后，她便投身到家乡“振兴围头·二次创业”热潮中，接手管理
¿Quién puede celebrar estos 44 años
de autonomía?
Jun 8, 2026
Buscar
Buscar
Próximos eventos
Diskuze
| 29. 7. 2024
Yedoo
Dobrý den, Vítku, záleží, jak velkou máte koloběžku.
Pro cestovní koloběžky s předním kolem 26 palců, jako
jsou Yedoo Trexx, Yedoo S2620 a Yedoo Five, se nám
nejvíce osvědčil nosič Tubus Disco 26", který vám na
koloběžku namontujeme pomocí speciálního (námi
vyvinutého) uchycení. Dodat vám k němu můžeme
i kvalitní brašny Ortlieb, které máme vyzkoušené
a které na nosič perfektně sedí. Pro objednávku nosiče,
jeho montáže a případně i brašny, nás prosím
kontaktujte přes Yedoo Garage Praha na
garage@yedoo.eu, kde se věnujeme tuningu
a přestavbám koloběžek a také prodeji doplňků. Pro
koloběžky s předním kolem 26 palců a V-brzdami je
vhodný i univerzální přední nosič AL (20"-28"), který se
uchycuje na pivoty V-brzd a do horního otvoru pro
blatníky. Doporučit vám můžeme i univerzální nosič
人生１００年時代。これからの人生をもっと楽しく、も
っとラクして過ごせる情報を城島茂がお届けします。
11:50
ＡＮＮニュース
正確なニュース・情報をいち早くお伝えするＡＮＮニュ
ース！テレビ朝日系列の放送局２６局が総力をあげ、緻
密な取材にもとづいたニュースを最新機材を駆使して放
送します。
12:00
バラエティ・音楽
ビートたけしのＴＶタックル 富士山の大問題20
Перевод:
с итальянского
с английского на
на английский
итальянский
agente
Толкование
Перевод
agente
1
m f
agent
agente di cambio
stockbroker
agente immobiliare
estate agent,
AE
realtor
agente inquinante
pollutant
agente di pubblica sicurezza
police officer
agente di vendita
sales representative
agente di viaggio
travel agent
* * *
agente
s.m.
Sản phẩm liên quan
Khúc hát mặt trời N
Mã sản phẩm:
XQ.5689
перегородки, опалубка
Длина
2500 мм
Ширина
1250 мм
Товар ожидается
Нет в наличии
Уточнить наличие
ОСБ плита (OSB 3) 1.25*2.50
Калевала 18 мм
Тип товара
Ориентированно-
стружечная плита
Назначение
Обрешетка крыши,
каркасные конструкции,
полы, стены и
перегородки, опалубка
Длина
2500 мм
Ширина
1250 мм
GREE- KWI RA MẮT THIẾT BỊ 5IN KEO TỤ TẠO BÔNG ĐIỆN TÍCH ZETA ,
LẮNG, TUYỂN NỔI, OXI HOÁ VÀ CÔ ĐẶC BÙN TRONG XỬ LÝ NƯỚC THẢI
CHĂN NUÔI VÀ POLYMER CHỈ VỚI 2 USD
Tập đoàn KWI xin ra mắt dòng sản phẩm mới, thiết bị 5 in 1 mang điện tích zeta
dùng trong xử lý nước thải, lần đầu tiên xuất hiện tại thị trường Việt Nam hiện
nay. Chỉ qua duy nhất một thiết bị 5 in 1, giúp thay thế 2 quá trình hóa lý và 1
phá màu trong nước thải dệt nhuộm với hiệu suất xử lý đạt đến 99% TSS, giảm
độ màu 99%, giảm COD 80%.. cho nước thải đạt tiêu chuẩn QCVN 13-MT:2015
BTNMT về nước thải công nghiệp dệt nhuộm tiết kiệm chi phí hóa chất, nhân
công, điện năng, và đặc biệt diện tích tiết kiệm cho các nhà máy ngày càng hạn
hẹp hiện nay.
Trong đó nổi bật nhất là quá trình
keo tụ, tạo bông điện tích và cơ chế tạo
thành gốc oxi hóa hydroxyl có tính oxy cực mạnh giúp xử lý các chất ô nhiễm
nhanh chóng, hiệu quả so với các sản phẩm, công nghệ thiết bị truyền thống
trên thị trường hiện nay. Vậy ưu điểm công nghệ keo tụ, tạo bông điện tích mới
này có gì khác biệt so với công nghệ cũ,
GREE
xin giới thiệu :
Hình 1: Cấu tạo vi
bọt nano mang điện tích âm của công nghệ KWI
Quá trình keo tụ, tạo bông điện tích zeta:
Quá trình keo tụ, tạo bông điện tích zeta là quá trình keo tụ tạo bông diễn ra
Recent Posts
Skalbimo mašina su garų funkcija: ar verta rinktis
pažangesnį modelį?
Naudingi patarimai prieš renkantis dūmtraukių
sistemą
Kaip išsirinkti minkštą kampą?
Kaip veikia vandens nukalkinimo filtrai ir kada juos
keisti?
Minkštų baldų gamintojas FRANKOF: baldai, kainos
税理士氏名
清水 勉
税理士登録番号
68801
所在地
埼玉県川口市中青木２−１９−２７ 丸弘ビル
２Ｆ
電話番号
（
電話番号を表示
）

## Work to be completed
Rewrite all of the material above, changing each "Длина" to "Length" and leaving everything else untouched.

## Task solution
后，她便投身到家乡“振兴围头·二次创业”热潮中，接手管理
¿Quién puede celebrar estos 44 años
de autonomía?
Jun 8, 2026
Buscar
Buscar
Próximos eventos
Diskuze
| 29. 7. 2024
Yedoo
Dobrý den, Vítku, záleží, jak velkou máte koloběžku.
Pro cestovní koloběžky s předním kolem 26 palců, jako
jsou Yedoo Trexx, Yedoo S2620 a Yedoo Five, se nám
nejvíce osvědčil nosič Tubus Disco 26", který vám na
koloběžku namontujeme pomocí speciálního (námi
vyvinutého) uchycení. Dodat vám k němu můžeme
i kvalitní brašny Ortlieb, které máme vyzkoušené
a které na nosič perfektně sedí. Pro objednávku nosiče,
jeho montáže a případně i brašny, nás prosím
kontaktujte přes Yedoo Garage Praha na
garage@yedoo.eu, kde se věnujeme tuningu
a přestavbám koloběžek a také prodeji doplňků. Pro
koloběžky s předním kolem 26 palců a V-brzdami je
vhodný i univerzální přední nosič AL (20"-28"), který se
uchycuje na pivoty V-brzd a do horního otvoru pro
blatníky. Doporučit vám můžeme i univerzální nosič
人生１００年時代。これからの人生をもっと楽しく、も
っとラクして過ごせる情報を城島茂がお届けします。
11:50
ＡＮＮニュース
正確なニュース・情報をいち早くお伝えするＡＮＮニュ
ース！テレビ朝日系列の放送局２６局が総力をあげ、緻
密な取材にもとづいたニュースを最新機材を駆使して放
送します。
12:00
バラエティ・音楽
ビートたけしのＴＶタックル 富士山の大問題20
Перевод:
с итальянского
с английского на
на английский
итальянский
agente
Толкование
Перевод
agente
1
m f
agent
agente di cambio
stockbroker
agente immobiliare
estate agent,
AE
realtor
agente inquinante
pollutant
agente di pubblica sicurezza
police officer
agente di vendita
sales representative
agente di viaggio
travel agent
* * *
agente
s.m.
Sản phẩm liên quan
Khúc hát mặt trời N
Mã sản phẩm:
XQ.5689
перегородки, опалубка
Length
2500 мм
Ширина
1250 мм
Товар ожидается
Нет в наличии
Уточнить наличие
ОСБ плита (OSB 3) 1.25*2.50
Калевала 18 мм
Тип товара
Ориентированно-
стружечная плита
Назначение
Обрешетка крыши,
каркасные конструкции,
полы, стены и
перегородки, опалубка
Length
2500 мм
Ширина
1250 мм
GREE- KWI RA MẮT THIẾT BỊ 5IN KEO TỤ TẠO BÔNG ĐIỆN TÍCH ZETA ,
LẮNG, TUYỂN NỔI, OXI HOÁ VÀ CÔ ĐẶC BÙN TRONG XỬ LÝ NƯỚC THẢI
CHĂN NUÔI VÀ POLYMER CHỈ VỚI 2 USD
Tập đoàn KWI xin ra mắt dòng sản phẩm mới, thiết bị 5 in 1 mang điện tích zeta
dùng trong xử lý nước thải, lần đầu tiên xuất hiện tại thị trường Việt Nam hiện
nay. Chỉ qua duy nhất một thiết bị 5 in 1, giúp thay thế 2 quá trình hóa lý và 1
phá màu trong nước thải dệt nhuộm với hiệu suất xử lý đạt đến 99% TSS, giảm
độ màu 99%, giảm COD 80%.. cho nước thải đạt tiêu chuẩn QCVN 13-MT:2015
BTNMT về nước thải công nghiệp dệt nhuộm tiết kiệm chi phí hóa chất, nhân
công, điện năng, và đặc biệt diện tích tiết kiệm cho các nhà máy ngày càng hạn
hẹp hiện nay.
Trong đó nổi bật nhất là quá trình
keo tụ, tạo bông điện tích và cơ chế tạo
thành gốc oxi hóa hydroxyl có tính oxy cực mạnh giúp xử lý các chất ô nhiễm
nhanh chóng, hiệu quả so với các sản phẩm, công nghệ thiết bị truyền thống
trên thị trường hiện nay. Vậy ưu điểm công nghệ keo tụ, tạo bông điện tích mới
này có gì khác biệt so với công nghệ cũ,
GREE
xin giới thiệu :
Hình 1: Cấu tạo vi
bọt nano mang điện tích âm của công nghệ KWI
Quá trình keo tụ, tạo bông điện tích zeta:
Quá trình keo tụ, tạo bông điện tích zeta là quá trình keo tụ tạo bông diễn ra
Recent Posts
Skalbimo mašina su garų funkcija: ar verta rinktis
pažangesnį modelį?
Naudingi patarimai prieš renkantis dūmtraukių
sistemą
Kaip išsirinkti minkštą kampą?
Kaip veikia vandens nukalkinimo filtrai ir kada juos
keisti?
Minkštų baldų gamintojas FRANKOF: baldai, kainos
税理士氏名
清水 勉
税理士登録番号
68801
所在地
埼玉県川口市中青木２−１９−２７ 丸弘ビル
２Ｆ
電話番号
（
電話番号を表示
）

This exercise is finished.